**INSTRUCTIONS FOR THE TASK**
Everything in the listing below should be repeated exactly, apart from the pictures.

**GIVEN MATERIAL**
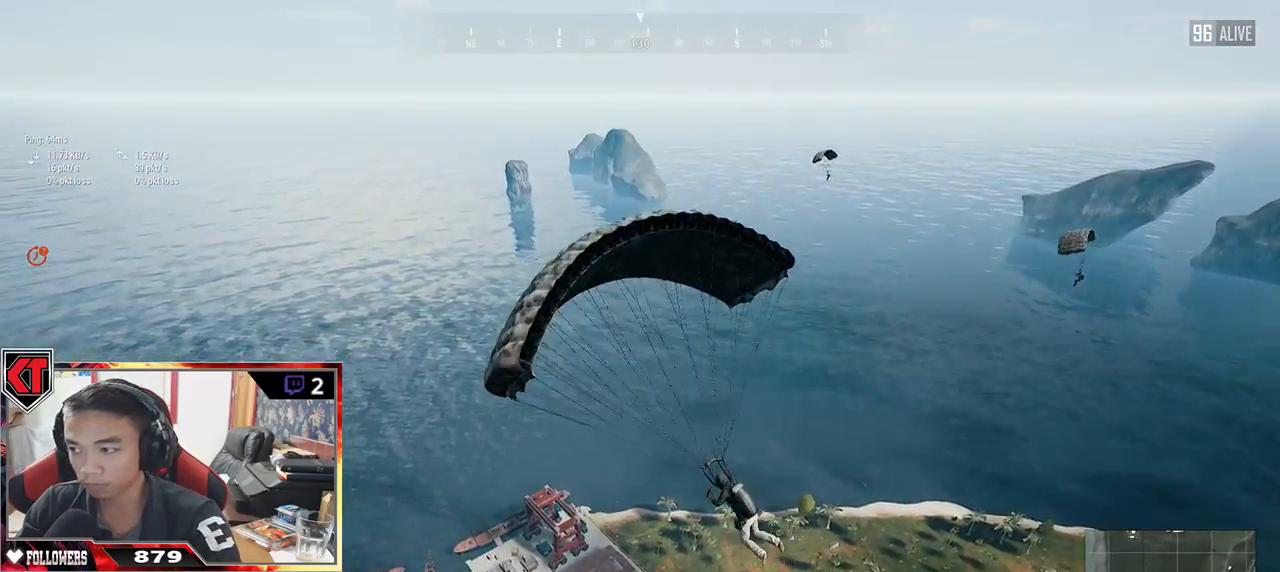
{"keys": ["w"], "mouse": [], "events": []}
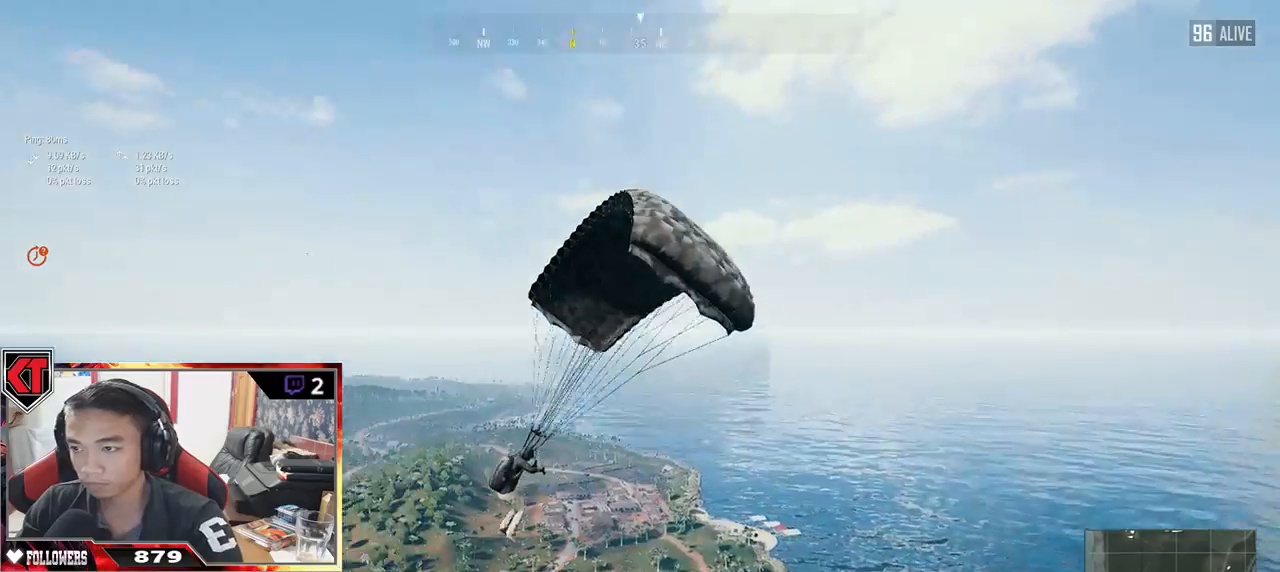
{"keys": ["w"], "mouse": [], "events": []}
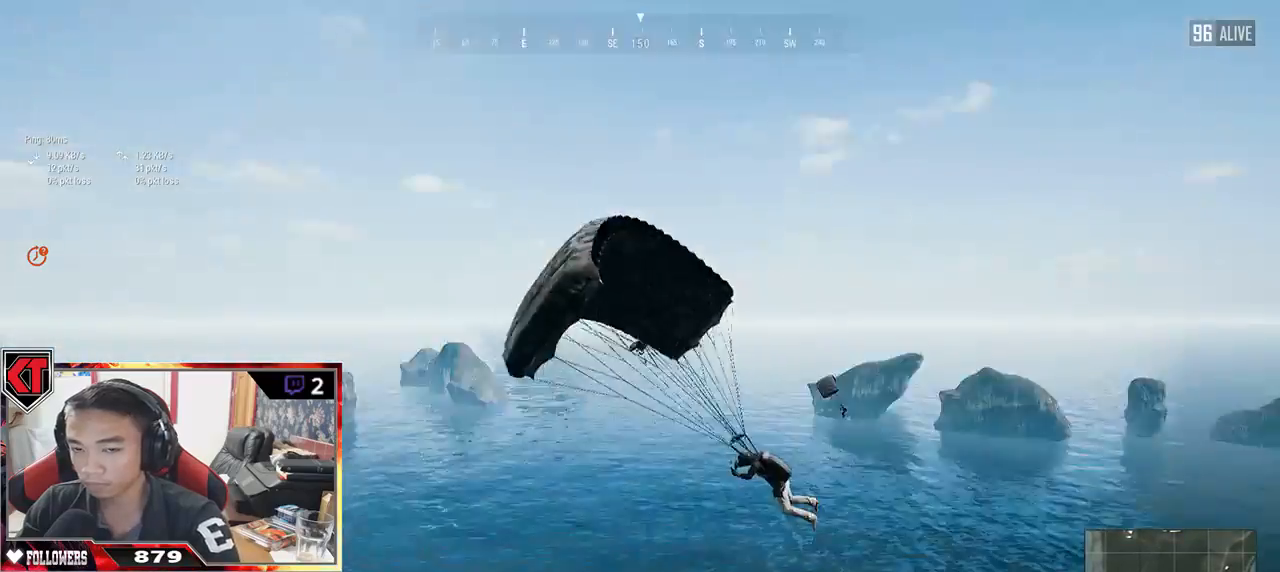
{"keys": ["w"], "mouse": [], "events": []}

**SOLUTION**
{"keys": ["w"], "mouse": [], "events": []}
{"keys": ["w"], "mouse": [], "events": []}
{"keys": ["w"], "mouse": [], "events": []}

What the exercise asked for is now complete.